───── Provided passage ─────

We can suggest several reasons for making sure that your cargo insurance covers the major contingencies.


In the event of an accident, even if the vessel is saved, many of the containers may be severely damaged.

If you're insured, your cargo insurance company will handle your claim promptly.

General Average

When a vessel's journey is being threatened by a major peril, the ship owner is likely to declare General Average. This means that in the event of loss or damage, everyone who has a stake in the voyage — including the cargo owners, even if their own cargo is not lost or damaged — must pay their share of the cost of saving the vessel and its cargo.

If you're insured, the insurance company will issue an Average Guarantee and you will provide an Average Bond. This assures the prompt release of your cargo while your insurer takes care of the General Average contribution.

Without adequate insurance, the adjusters will likely request a cash deposit from you of a proportion of the value of your cargo, and your cargo will be held in trust until you have paid your part — which can take months or even years.


While the vessel is stranded, shippers and receivers alike will experience the uncertainty of not knowing the situation with their cargo. To compound this, shippers may find themselves with the additional uncertainty of delays in retrieving their cargo or handling their claim. Marine insurance is a specialized industry where the processes involved can be complicated, and requests and terminology difficult to understand.

If you're insured, you know that your cargo will be released promptly with the appropriate securities, and any claim will be handled promptly. Insurers will assure that claims are handled smoothly and you will know that your interests are being properly protected.

The Actual Value of Cargo Insurance

We encourage importers to contact Charles M Schayer & Company about the importance of cargo insurance. Lost or damaged cargo is only part of the story. General Average is more common than most people realize, and adds up to approximately 10% of the losses suffered by marine insurers. This is because of the size and frequency of General Average claims, which are generally unavoidable.

To complicate matters even more, owners of uninsured cargo have little chance to recovering their losses if the carrying vessel was not at fault.

───── Data provided ─────

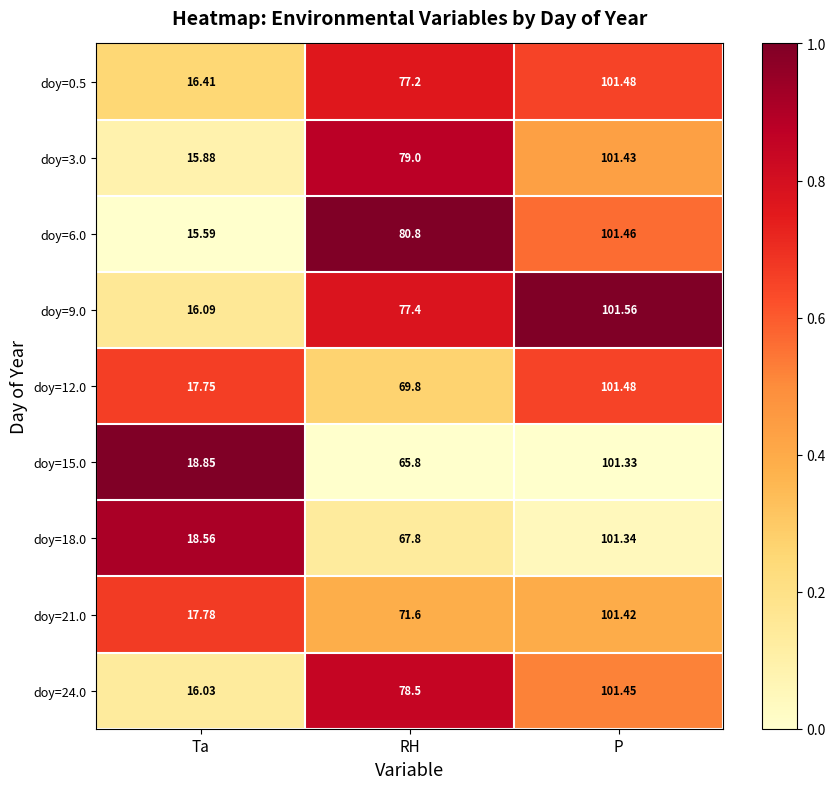

Rank the categories by doy=18.0 value from lowest to highest.

Ta, RH, P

─────

What to produce:
Reproduce the cargo insurance text above word for word, from "If you're insured, you know" to "being properly protected.".

Output of the task:
If you're insured, you know that your cargo will be released promptly with the appropriate securities, and any claim will be handled promptly. Insurers will assure that claims are handled smoothly and you will know that your interests are being properly protected.